Besides the “techno free” zones and “sitting in your house” that I described in Talk Time #11, drive time has come to be a meaningful talk time for our family. (See Tip #4: Who’s Got Their Shoes On? for more one-on-one vehicle talking tips.) In this final post of this talk series, I just want to encourage families in general to reduce the “independent” times in the vehicle and make drive time more “community” time.

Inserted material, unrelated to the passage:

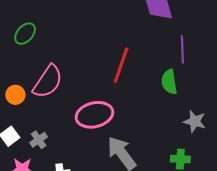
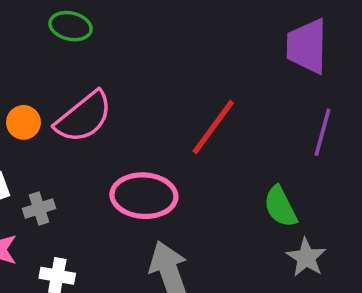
green ellipse: (25, 34) -> (71, 26), turned 45
green semicircle: (169, 82) -> (280, 207), moved, turned -35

We could never afford newer vehicles, complete with game systems or televisions (we don’t even have game systems or televisions in our home either, come to think of it). Thus, our drive time for many years included reading aloud, listening to audios, playing road games, and, of course, talking. (Now with computers, the kids sometimes write papers, watch movies, or play games while we drive.) As is the case with most things that families cannot afford, not being able to afford newer vehicles with electronics built in has had an immensely positive result: community time vs alone time in the vehicle.
We have had literally hundreds of hours of teaching and talking time with our kids in our van through the years. We talk one-on-one if it is just Dad and child or Mom and child, but the majority of our times in the van have been community—times to read aloud and discuss what we are reading; listen to an audio and share in stories and teachings together; and talk about family history, our beliefs, current events, church sermons, family standards, personal goals, ministry goals, relationship issues, and much more.
If your family drive times are more like “islands in the stream” than “group hugs,” we would encourage you to declare certain drive times as family times. Just announce that on Sundays, for example, no games or independent activities will be allowed but instead family time will be instituted. Buy some new audio series’ that will interest everybody. Get some “Ungame” cards out of an old “Ungame” in your closet or from Goodwill and read these allowed and discuss them. Do whatever it takes to make drive time more family time—and more talk time.
It has been a joy to share with you our Twelve Terrific Times to Talk. There are so many other opportunities that we need to take advantage of in order to get into our children’s hearts. We just encourage you to do it! Talk. Listen. Share. Teach. Our kids will not be here at home with us forever. Let’s make use of the times that we have to share with them—and see if we can increase that “fifteen minutes of meaningful time with a parent” per week statistic to hours each week instead!